======== Document section

Like many of you, when I cross over into the meat world I find less commonality with my fellow bipeds than I do in this domain of pixels, bits, and broadband. For instance, I’m introduced to parents of my daughter’s friends, they learn a little about what I do, and then tell me “I have a PC, but a computer’s a computer, right?” and I just smile and make agreeable noises.
I seem to have the same problem with television. The other day, my band played a wedding gig and as we set up I dialed my iPod to Flight of the Conchords’ Business Time.
“What is that?” they laughed.
“Flight of the Conchords. You know, from the HBO show?“
Blank looks and then:
“Oh, HBO“ in that “Oh, Perrier-Jouet champagne ain’t you all hoity-toity” kind of way because, ya know, when you’re paying the cable company $70 a month for 378 channels you never watch, dropping an extra $14 is extravagant.
My hope is that I’ll feel less like an outsider now that HBO has brought some of its best programs to the iTunes Store. Instead of being treated like I light my cigars with $300 bills when I mention Rome, Deadwood, or The Wire, I can now suggest that my bandmates visit the iTunes Store and check out an episode or season.

================

Directions: Extend the piece about HBO shows arriving in the iTunes Store by writing what comes after its last sentence.

======== Dataset excerpts

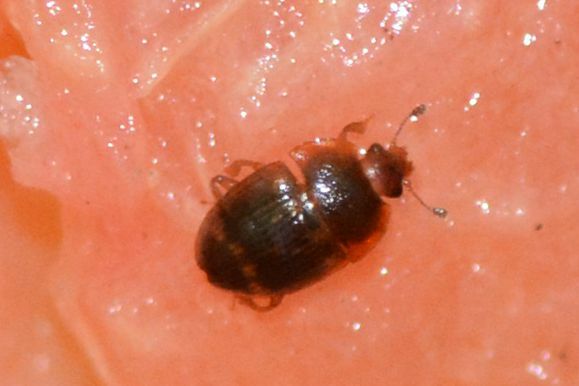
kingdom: Animalia
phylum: Arthropoda
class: Insecta
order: Coleoptera
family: Nitidulidae
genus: Stelidota
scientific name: Stelidota geminata
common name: Strawberry sap beetle
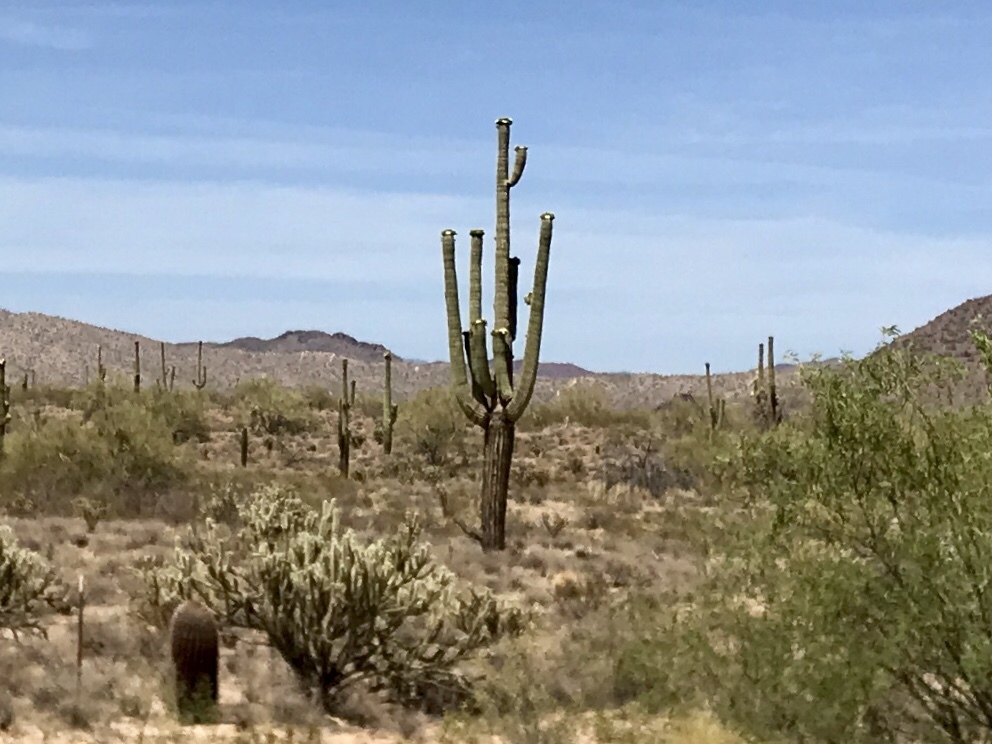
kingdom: Plantae
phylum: Tracheophyta
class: Magnoliopsida
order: Caryophyllales
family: Cactaceae
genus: Carnegiea
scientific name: Carnegiea gigantea
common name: Saguaro
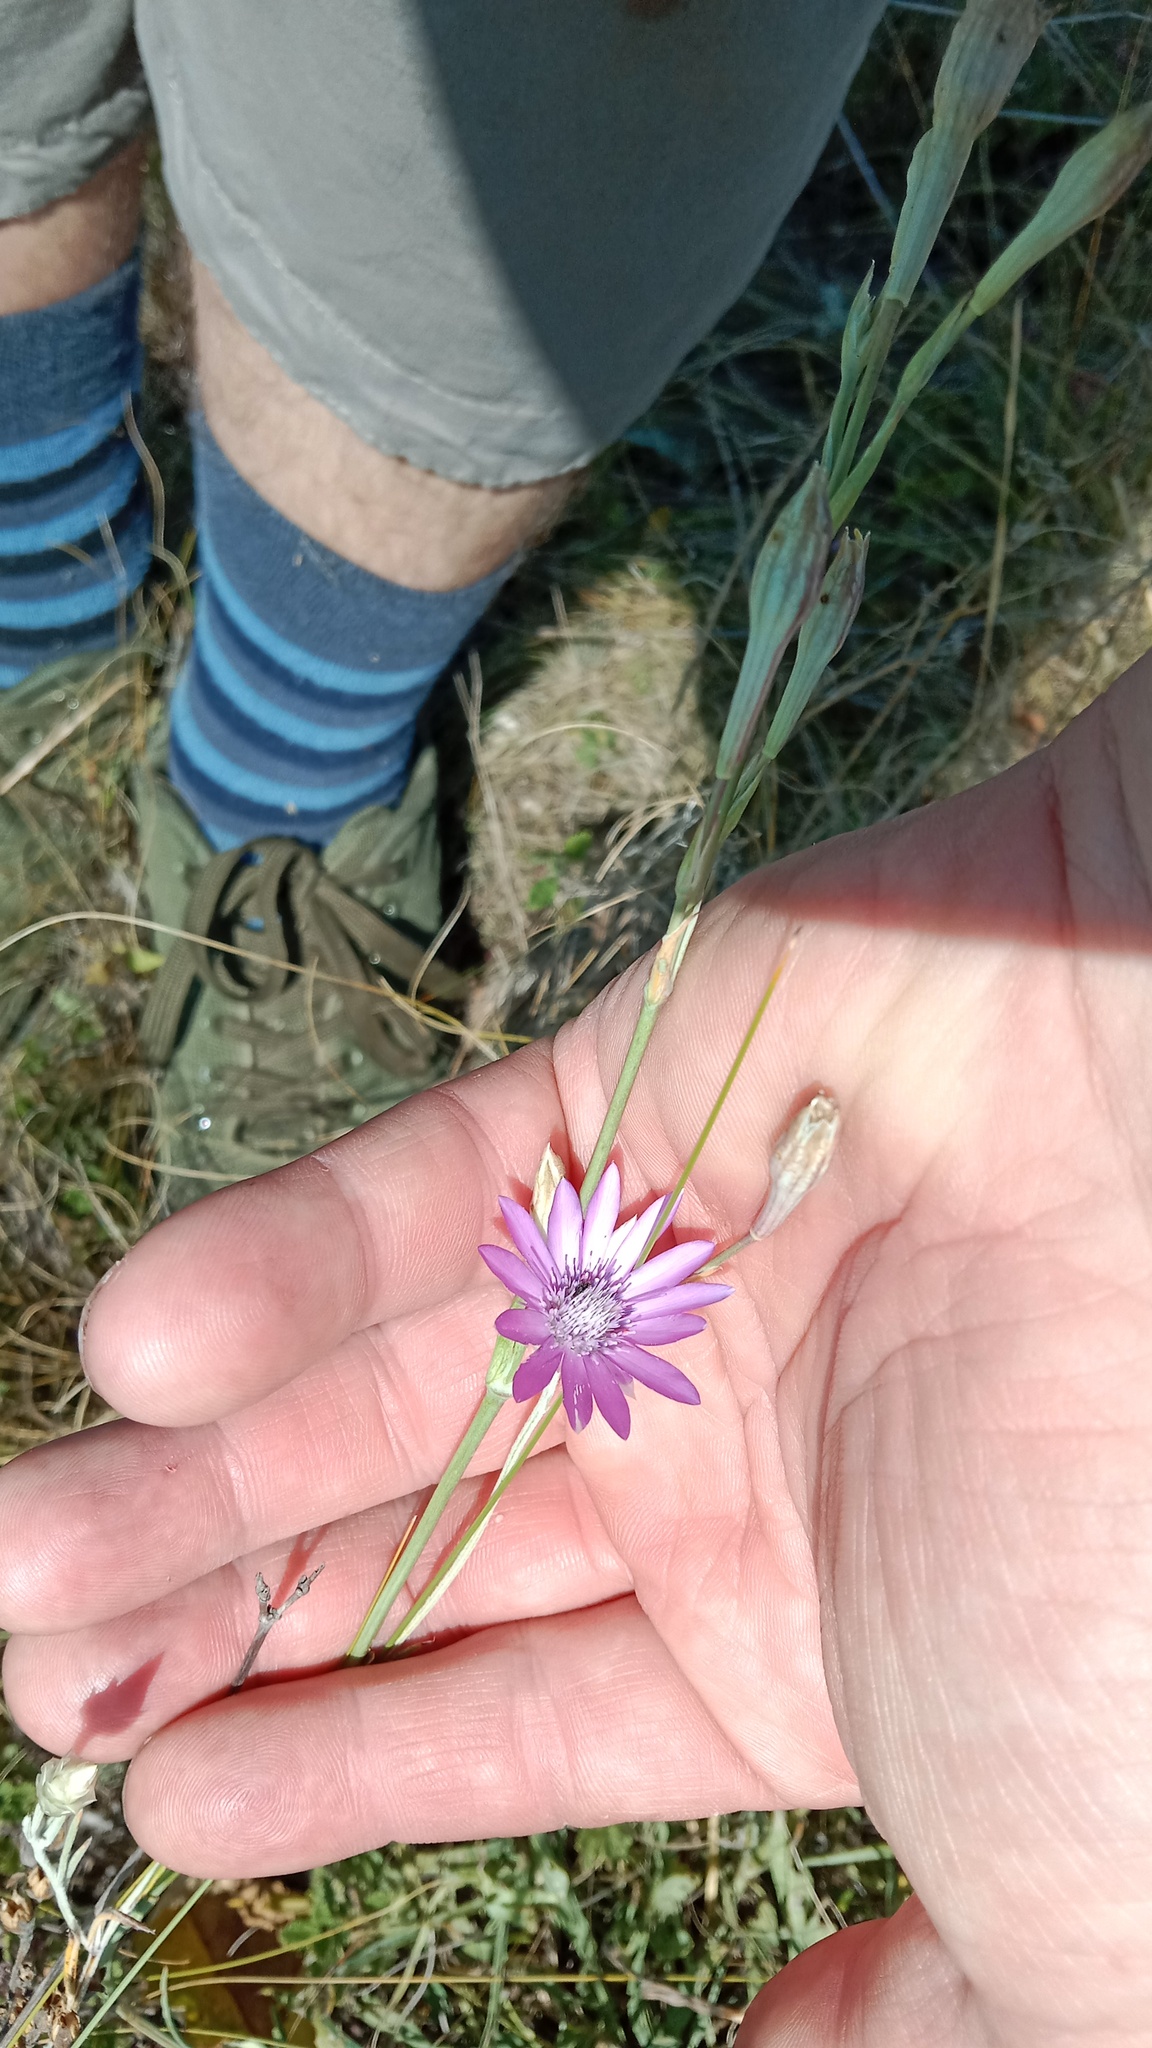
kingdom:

================

Task response:
The season suggestion, in particular, isn’t a bad way to go. Yes, HBO has managed to get Apple to budge on variable pricing and episodes of Rome, Deadwood, and The Sopranos are $2.99 a shot (making a season-investment more expensive as well). But a season of any of these programs is cheaper from iTunes than it is in physical form. Amazon wants $55 for the first seasons of Deadwood or Rome. From iTunes you can have it for $36. Season one of The Sopranos is $50 from Amazon. On iTunes, it’s $39.
True, by going digital you give up the ability to pass along your DVDs to a friend when you’re done with them. And you lose out on any extras the disc sets contain. On the other hand, being able to easily pack these programs onto your iPod touch or iPhone is a pretty nice convenience. And, unlike far too many TV shows I could name, most of HBOs programs stand up to repeated viewing. I’ve squirreled away every episode of Rome and Deadwood on my TiVo and watched all of them at least twice. Now that these seasons have moved to a price range that I consider reasonable, I may finally release them from Mr. TiVo and regain enough space so that the DVR will retain programs for more than a day.
And finally, there’s this: In the case of HBO, BitTorrent is not your friend. Unlike some other TV networks, HBO is very aggressive about protecting its content, and that includes programs shared across peer-to-peer services. The company actively monitors BitTorrent for its programs and has been known to log IP addresses and then contact the host ISPs for those addresses and demand the accounts be terminated. Like Tony Soprano, you don’t want to screw around with these guys.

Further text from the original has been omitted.